Tuesday, September 19, 2006

the Game

I was talking to a friend of mine last night, who happens to be an ex-of-sorts of mine, who had just been out on a date with a girl he's really into (yes I ended a sentence with a preposition). He gets back from what I would call an extremely successful date with her, where they talked all night long about meaningful things. And the poor guy can't even be happy about it because he's so convinced he's gonna fuck it up. He's so scared, and it made me rethink all the awful things I've thought about men/people in the past.

He's probably not a representative sample, he's quite brilliant and sensitive, but he started talking about 'the game'. He said, "she's really smart, smarter than me, and she just knows how to play it. Like you did"

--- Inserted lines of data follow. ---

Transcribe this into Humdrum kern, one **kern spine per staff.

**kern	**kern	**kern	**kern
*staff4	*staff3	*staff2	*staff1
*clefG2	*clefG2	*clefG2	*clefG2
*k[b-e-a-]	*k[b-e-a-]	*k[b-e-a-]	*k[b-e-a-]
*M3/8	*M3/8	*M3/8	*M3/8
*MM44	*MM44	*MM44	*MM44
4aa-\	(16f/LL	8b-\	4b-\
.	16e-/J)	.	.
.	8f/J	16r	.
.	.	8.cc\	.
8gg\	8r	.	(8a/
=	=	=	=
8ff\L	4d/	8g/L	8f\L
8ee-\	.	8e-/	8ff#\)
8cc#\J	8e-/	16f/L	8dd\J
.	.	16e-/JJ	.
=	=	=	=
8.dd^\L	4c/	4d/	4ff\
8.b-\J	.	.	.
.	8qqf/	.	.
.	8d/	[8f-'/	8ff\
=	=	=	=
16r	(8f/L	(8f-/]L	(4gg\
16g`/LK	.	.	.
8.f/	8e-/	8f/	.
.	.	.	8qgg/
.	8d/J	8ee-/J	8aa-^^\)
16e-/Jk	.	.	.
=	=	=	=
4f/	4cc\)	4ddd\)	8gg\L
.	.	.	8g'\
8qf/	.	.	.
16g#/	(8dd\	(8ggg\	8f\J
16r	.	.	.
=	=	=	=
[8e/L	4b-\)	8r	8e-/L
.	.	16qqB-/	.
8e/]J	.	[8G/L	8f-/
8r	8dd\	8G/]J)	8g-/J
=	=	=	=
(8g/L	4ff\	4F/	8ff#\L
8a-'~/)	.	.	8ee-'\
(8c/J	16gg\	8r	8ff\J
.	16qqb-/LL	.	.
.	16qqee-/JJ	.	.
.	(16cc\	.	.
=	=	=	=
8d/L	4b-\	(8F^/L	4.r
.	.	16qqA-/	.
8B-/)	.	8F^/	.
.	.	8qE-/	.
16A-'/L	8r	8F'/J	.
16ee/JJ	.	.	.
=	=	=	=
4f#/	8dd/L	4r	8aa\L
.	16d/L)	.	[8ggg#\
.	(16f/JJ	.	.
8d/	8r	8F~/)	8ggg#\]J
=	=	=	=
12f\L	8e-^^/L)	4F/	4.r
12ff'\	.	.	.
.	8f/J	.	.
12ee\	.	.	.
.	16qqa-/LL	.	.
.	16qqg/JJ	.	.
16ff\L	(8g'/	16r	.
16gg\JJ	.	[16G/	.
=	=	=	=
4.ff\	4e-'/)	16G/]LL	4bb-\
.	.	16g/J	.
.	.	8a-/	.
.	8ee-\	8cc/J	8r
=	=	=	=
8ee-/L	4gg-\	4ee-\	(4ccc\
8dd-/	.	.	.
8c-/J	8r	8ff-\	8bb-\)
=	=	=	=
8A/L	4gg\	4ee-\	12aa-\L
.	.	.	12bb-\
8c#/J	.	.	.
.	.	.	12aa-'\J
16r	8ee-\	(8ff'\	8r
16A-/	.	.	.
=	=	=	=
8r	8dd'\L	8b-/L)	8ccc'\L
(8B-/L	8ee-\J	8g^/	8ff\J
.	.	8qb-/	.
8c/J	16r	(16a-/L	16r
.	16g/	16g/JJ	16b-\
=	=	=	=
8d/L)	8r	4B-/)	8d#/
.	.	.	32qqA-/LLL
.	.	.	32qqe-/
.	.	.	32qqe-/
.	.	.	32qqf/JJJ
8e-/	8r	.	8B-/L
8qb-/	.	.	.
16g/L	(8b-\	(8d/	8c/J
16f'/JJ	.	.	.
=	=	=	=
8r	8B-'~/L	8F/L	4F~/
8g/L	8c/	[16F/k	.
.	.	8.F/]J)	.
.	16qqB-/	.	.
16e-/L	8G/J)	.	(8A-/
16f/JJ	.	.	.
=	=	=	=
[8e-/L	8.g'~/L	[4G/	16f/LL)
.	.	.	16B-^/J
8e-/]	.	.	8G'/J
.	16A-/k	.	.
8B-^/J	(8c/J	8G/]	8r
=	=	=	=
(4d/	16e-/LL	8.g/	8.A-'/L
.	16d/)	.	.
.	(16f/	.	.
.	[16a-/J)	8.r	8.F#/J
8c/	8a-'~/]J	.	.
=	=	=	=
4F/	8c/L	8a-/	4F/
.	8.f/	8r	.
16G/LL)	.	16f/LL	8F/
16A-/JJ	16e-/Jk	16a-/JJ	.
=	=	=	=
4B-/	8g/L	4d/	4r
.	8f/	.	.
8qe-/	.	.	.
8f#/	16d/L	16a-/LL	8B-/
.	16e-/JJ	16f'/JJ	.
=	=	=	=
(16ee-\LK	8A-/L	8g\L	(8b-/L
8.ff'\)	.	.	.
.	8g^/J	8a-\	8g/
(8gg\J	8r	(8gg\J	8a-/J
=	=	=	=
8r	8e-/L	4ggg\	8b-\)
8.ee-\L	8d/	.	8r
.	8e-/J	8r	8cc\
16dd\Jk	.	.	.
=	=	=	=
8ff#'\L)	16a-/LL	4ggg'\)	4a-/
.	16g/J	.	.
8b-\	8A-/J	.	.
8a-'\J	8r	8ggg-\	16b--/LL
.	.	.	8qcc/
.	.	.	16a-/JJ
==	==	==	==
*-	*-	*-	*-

So why do we play games? I was thinking about something I saw on Six Feet Under last night, where Ruth reminds Claire that the basis of intimacy is truth. Truth. So all the hiding, all the masking, all the pretending and planning that is involved in playing games must be designed - whether consciously or not - to avoid the truth. Because truth leads to real intimacy.

And then I had an epiphany, I realized what I and I think many other people are so afraid of about intimacy, and the truth. Maybe I'm just channeling my own experience right now, but part of what I've been struggling with so much with not talking to Hervé is this inexplicably dreaded fact. Fact - as in truth.

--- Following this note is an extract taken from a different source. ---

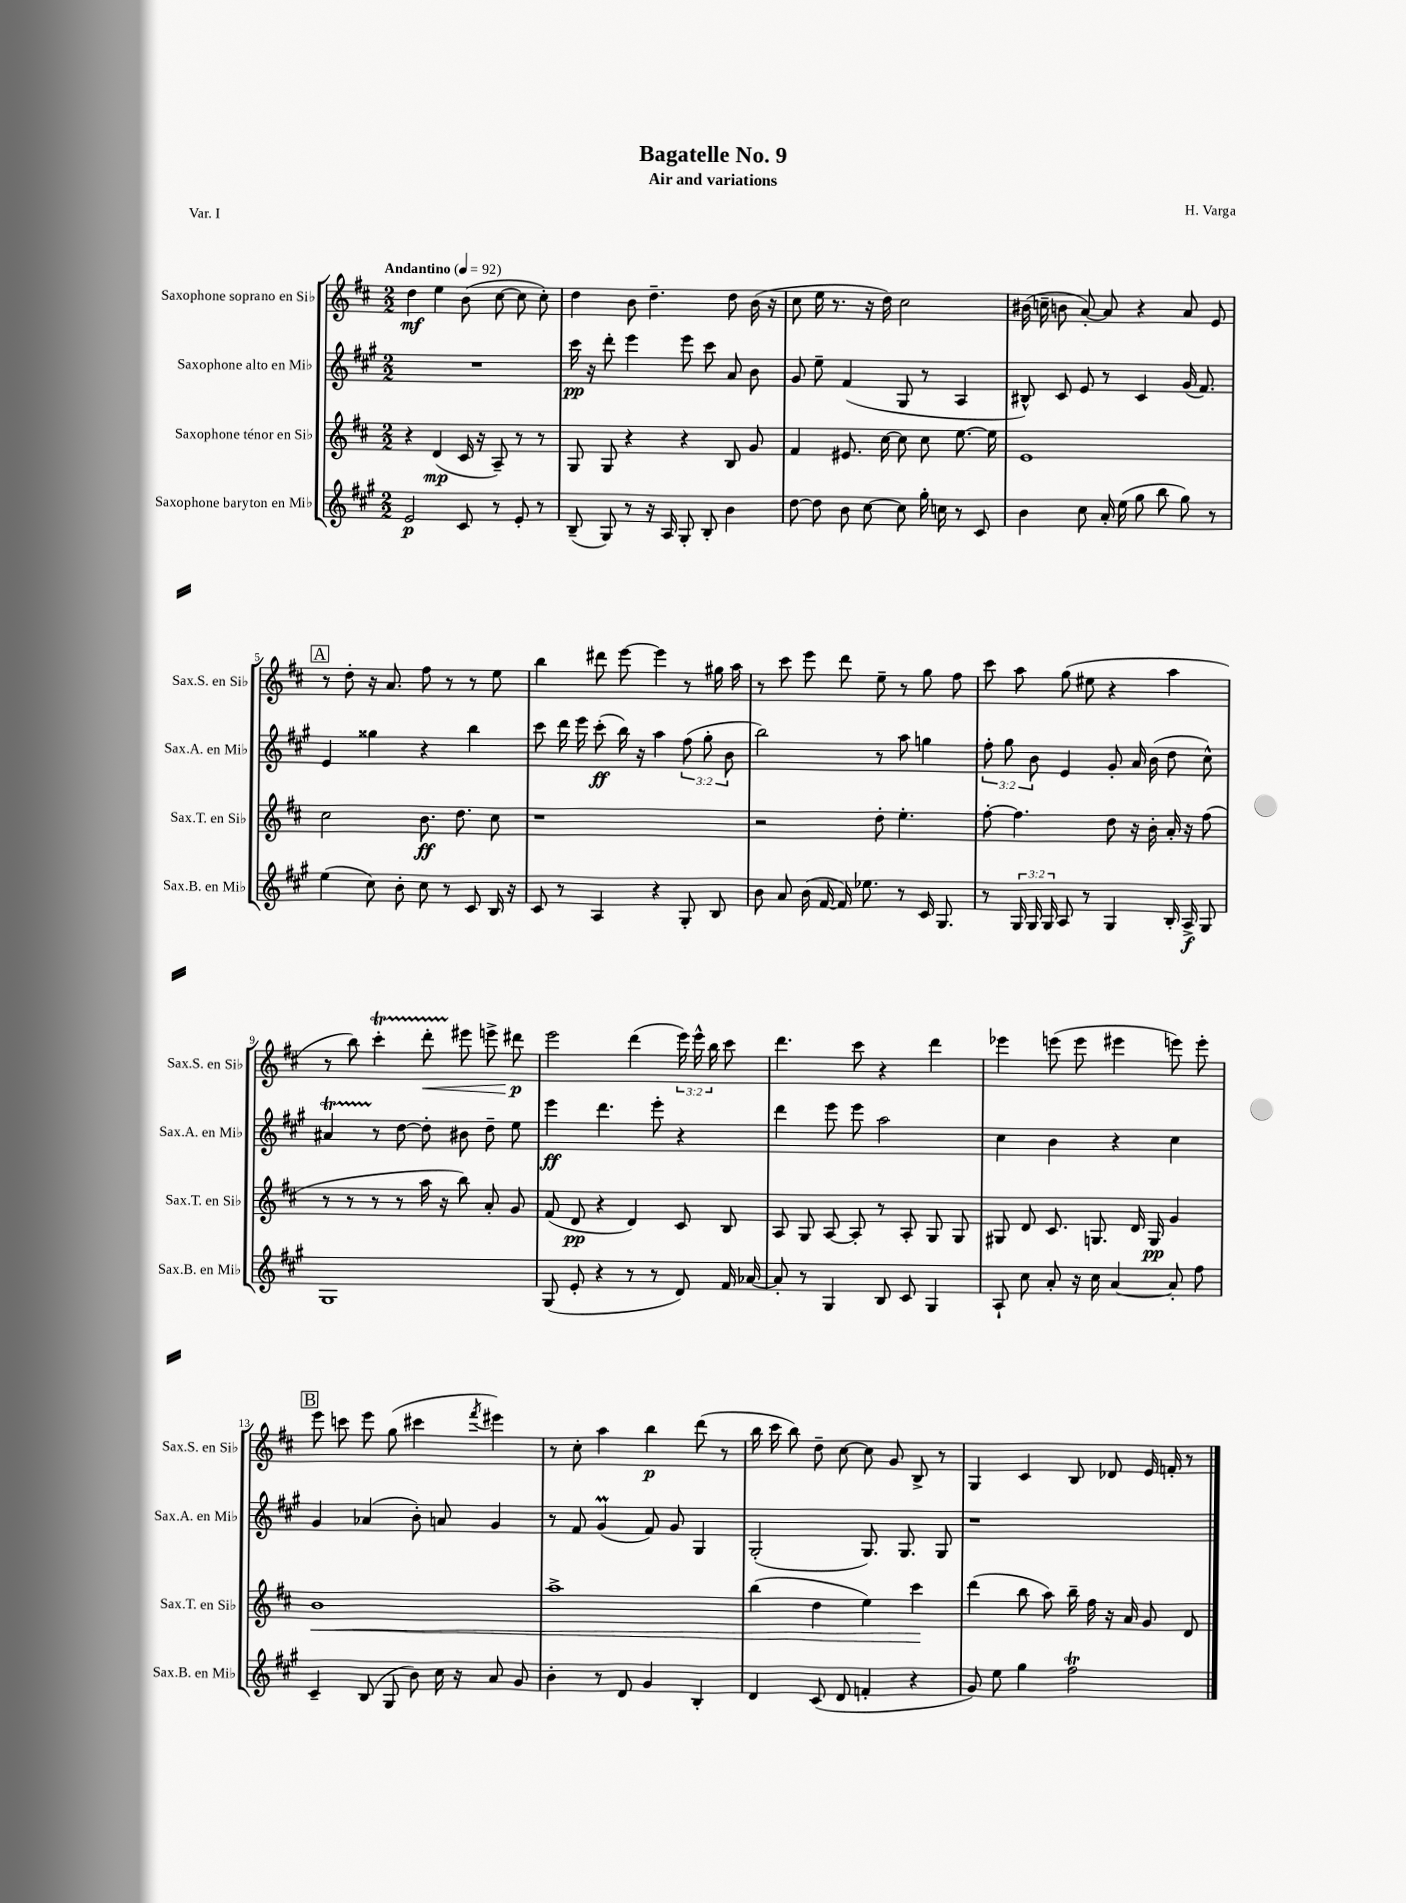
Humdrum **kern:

That maybe I need him. Maybe sometimes people need each other. We're supposed to be self-sufficient and independent and healthy and be able to figure it all out on our own. But maybe, really, that shouldn't be the ideal. Why is struggling and being alone better than admitting and surrendering to needing someone? Why is that so much more admired and why do we shame ourselves for not just wanting but requiring someone else's help. Man hasn't been a lone, nomadic hunter-gatherer for hundreds of thousands of years, even homo erectus traveled in groups.

Some people are great at being alone. There is absolutely NOTHING wrong with that, and years of psychotherapy tell me that only the self-sufficient are healthy. But then why the fuck does everyone have a psychotherapist in the first place? Maybe not everyone needs intimacy in their lives, but something tells me that if everyone had it - whether that be with a parent, a friend, a sibling, a lover, a child, a pet, a fucking houseplant WHATEVER - maybe it would solve a lot of things.
Maybe that's why you see people on the street talking to themselves. They've got to tell the truth to someone.

I don't blame my friend for being scared. He's carrying around a lot of darkness with him and he's afraid to show it to anyone, especially someone who's opinion he lives and breathes by. That's a weighty fear, a worthy fear, maybe not justified, but one I can understand on a deep level. Its hard to share that truth with someone, you're afraid they will turn away, or be disgusted, or think you are disturbed. But I've watched my father struggle through his life, unable to have emotional intimacy with anyone, and he's become so alienated from his own feelings that sometimes I feel like he's drowning right before my eyes and I don't know how to save him. I'm not around to reach out to him all the time. The truth is, I don't know that it isn't too late to save him. I'm not sure he would know the truth inside himself, even if he went digging for it. Shouldn't that be what we're REALLY afraid of? Instead of being afraid of sharing with each other? Of needing each other?

Sorry to get so profound on you at 8:30 in the morning, but I've been tossing and turning all night, thinking about this.